Why Haven’t Insurers Listened?
So why haven’t insurers been picking up these signals? If I can, then they most certainly can. I think two influences are at play here. Firstly, there are a lot of firms selling ‘internet of things’ device based services into the insurance market. The buzz around IoT is huge and it takes a strong minded insurer to pay more attention to what consumers are saying.

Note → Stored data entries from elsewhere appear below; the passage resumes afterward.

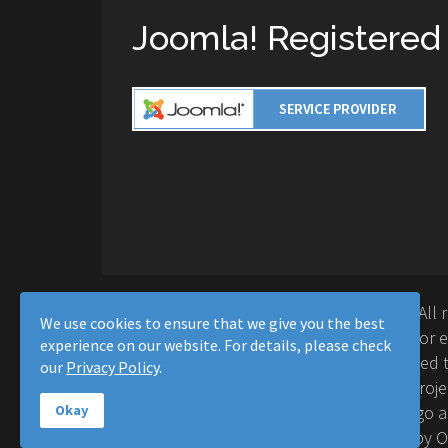
Joomla! Registered
Copyright © 2016-2026 Moussa Solutions. All 
We use cookies to ensure that we give you the best
Solutions and this site is not affiliated with 
experience on our website. For details, please check
Project™. Any products and services provided t
our
Privacy Policy
.
supported or warrantied by The Joomla! Proje
Inc. Use of the Joomla!® name, symbol, logo a
Okay
permitted under a limited license granted by 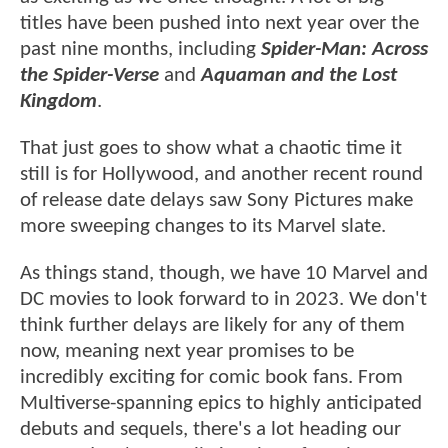
titles have been pushed into next year over the
past nine months, including
Spider-Man: Across
the Spider-Verse
and
Aquaman and the Lost
Kingdom
.
That just goes to show what a chaotic time it
still is for Hollywood, and another recent round
of release date delays saw Sony Pictures make
more sweeping changes to its Marvel slate.
As things stand, though, we have 10 Marvel and
DC movies to look forward to in 2023. We don't
think further delays are likely for any of them
now, meaning next year promises to be
incredibly exciting for comic book fans. From
Multiverse-spanning epics to highly anticipated
debuts and sequels, there's a lot heading our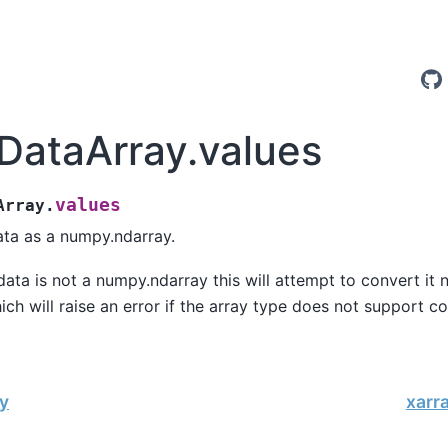
.DataArray.values
values
Array.
ata as a numpy.ndarray.
 data is not a numpy.ndarray this will attempt to convert it 
ich will raise an error if the array type does not support co
y
xarr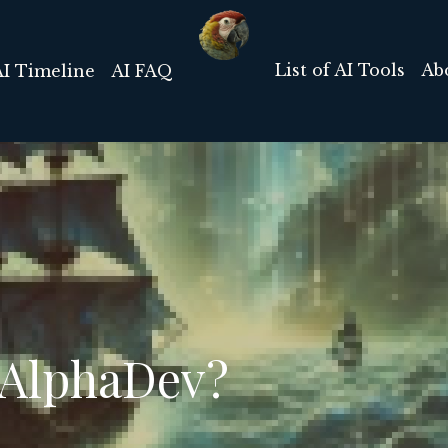
List of AI Tools
Ab
AI Timeline
AI FAQ
 AlphaDev?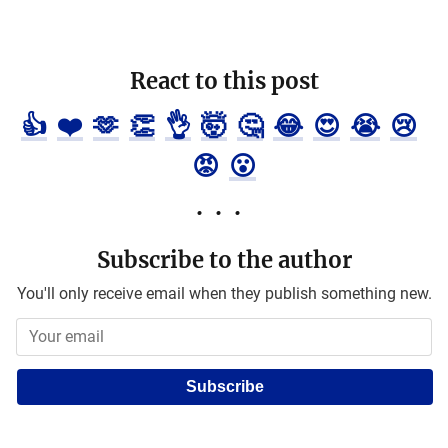
React to this post
👍
❤️
🫶
👏
👌
🤯
🤔
😂
😍
😭
😢
😡
😮
Subscribe to the author
You'll only receive email when they publish something new.
Subscribe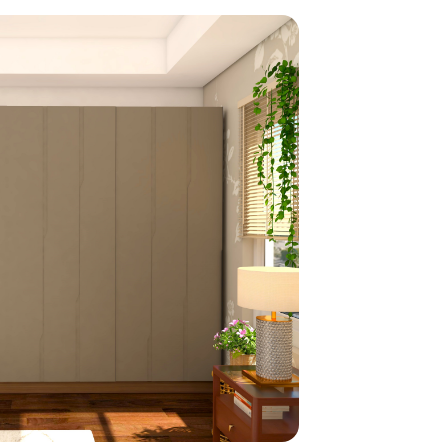
home
ndations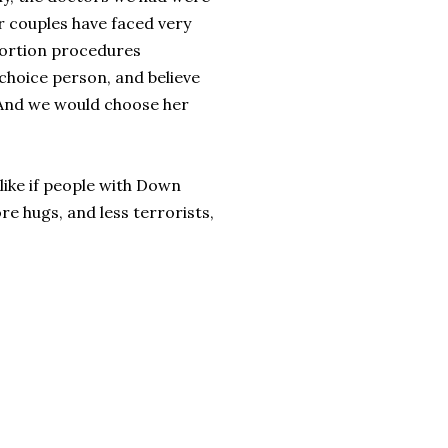
er couples have faced very
bortion procedures
hoice person, and believe
 And we would choose her
like if people with Down
e hugs, and less terrorists,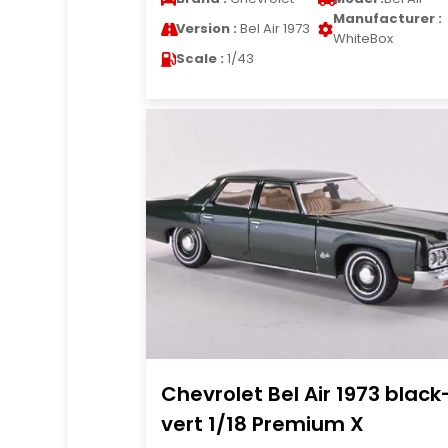
Manufacturer :
Version :
Bel Air 1973
WhiteBox
Scale :
1/43
Chevrolet Bel Air 1973 black
vert 1/18 Premium X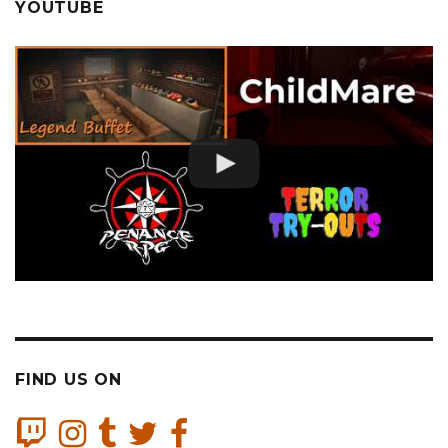
YOUTUBE
FIND US ON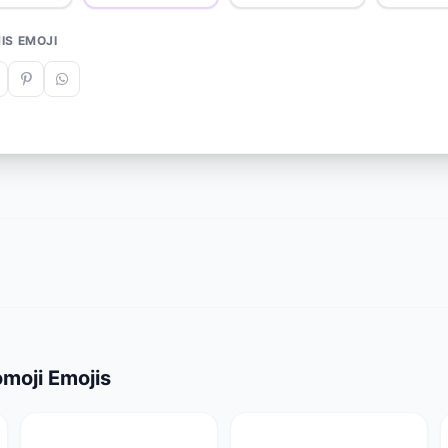
IS EMOJI
moji Emojis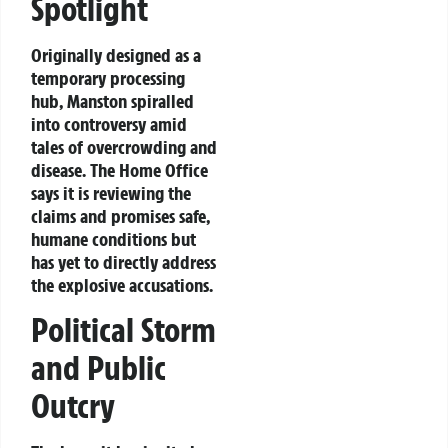
Spotlight
Originally designed as a
temporary processing
hub, Manston spiralled
into controversy amid
tales of overcrowding and
disease. The Home Office
says it is reviewing the
claims and promises safe,
humane conditions but
has yet to directly address
the explosive accusations.
Political Storm
and Public
Outcry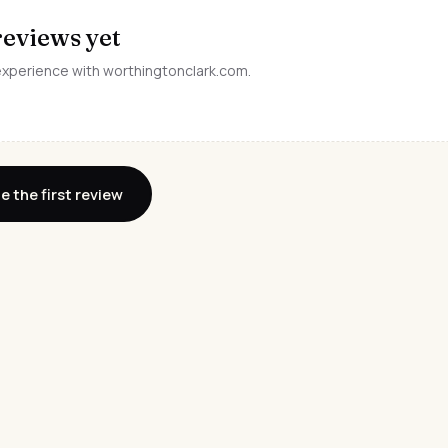
reviews yet
 experience with worthingtonclark.com.
e the first review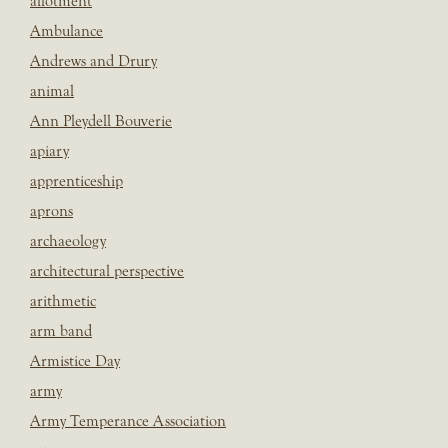
allotment
Ambulance
Andrews and Drury
animal
Ann Pleydell Bouverie
apiary
apprenticeship
aprons
archaeology
architectural perspective
arithmetic
arm band
Armistice Day
army
Army Temperance Association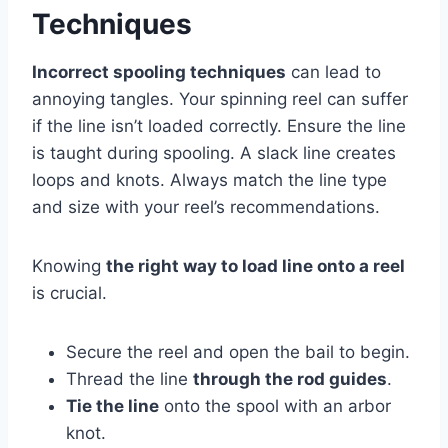
Techniques
Incorrect spooling techniques
can lead to
annoying tangles. Your spinning reel can suffer
if the line isn’t loaded correctly. Ensure the line
is taught during spooling. A slack line creates
loops and knots. Always match the line type
and size with your reel’s recommendations.
Knowing
the right way to load line onto a reel
is crucial.
Secure the reel and open the bail to begin.
Thread the line
through the rod guides
.
Tie the line
onto the spool with an arbor
knot.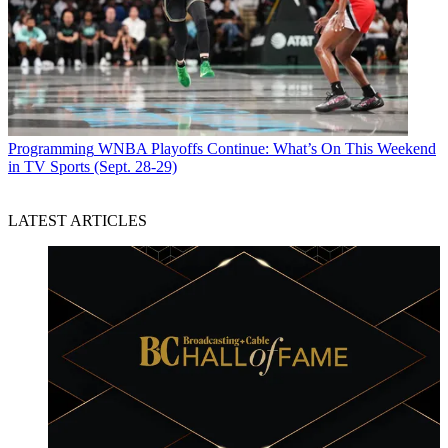
Programming
WNBA Playoffs Continue: What’s On This Weekend
in TV Sports (Sept. 28-29)
LATEST ARTICLES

The second influence is more complex. You will note in my ‘loss prevention as a trojan horse’ article that I can see insurers ultimately using IoT devices to strengthen their handling of warranties and endorsements. Consumers may not want to trade their data for premium discounts, but they are unlikely to actually be offered those discounts in the first place. Instead, there’s more than a hint here of insurers positioning themselves away from being ‘a loss paying business’ and more towards a ‘loss prevention service’. In other words, there will be less insurance on offer and more devices in its place. The latter will determine if the former is offered. So, devices will become gate keepers to the market for cover.
The Emerging Tragedy
The emerging tragedy for insurance is that many insurers have based their digital strategy upon the premise of proximity. In other words, ‘what data can we get that takes us closer and closer to the consumer?’ Not surprisingly, this heightens consumers’ feelings of uncertainty and vulnerability.
A few insurers have gone the other way and based their digital strategy upon the premise of intimacy. In other words, ‘what can we do to make the consumer want to come closer and closer to us?’ The difference of course is trust.
If the Policygenius survey is truly reflective of consumer sentiment on this issue, and I believe it is, then the sector needs to weigh up the implications it has for the investments of time and money they’ve put into digital strategies premised upon data harvesting devices. They need to think carefully about their partnerships, this time with a more critical and independent eye.
Some will of course question just how reliable the Policygenius survey is, and whether it reflects the concerns of UK or European consumers. It’s a valid question best answered with the survey published in 2020 by the Association of British Insurers, into consumer attitudes to insurance and data. What the ABI found was that consumers here in the UK view ‘insurers and data’ through a “double lens of mistrust”. To quote from the report…
“…consumers are primed to feel particularly cautious and sceptical when it comes to their data in the context of insurance (or vice versa). It also means that they are more likely to interpret new developments in relation to their data as designed to work in the industry’s best interests (for example as a means of increasing prices and profits) rather than their own.”
That’s painful reading for many insurers, and why I felt the term ‘the emerging tragedy’ was apt for the above part of this article.
Looking Ahead
I would be more than surprised if insurers who have adopted the proximity style of digital strategy were to change course overnight. What I would recommend they do however is to really scale up their radar on consumer sentiment around the gathering and use of data, in order to learn the scope and depth of the gap between what they are doing and what consumers want. And by ‘what consumers want’, I mean what consumers say for themselves about their concerns and hopes, not what people say consumers are saying. Listen to the source and learn from them.
I should end with an important caveat to how insurers go about scaling up their radar on consumer sentiment. There’s a risk in how that engagement is designed. All too often, such engagement ends up seeking the answers from consumers that the firm wants them to give. For example, ‘would you like to get a discount by doing this’ doesn’t identify whether the consumer actually wants to do ‘this’. I use an ethical dialogue assessment tool for judging just how much an engagement is actually about listening. After all, listening is the most important of all ethical skills.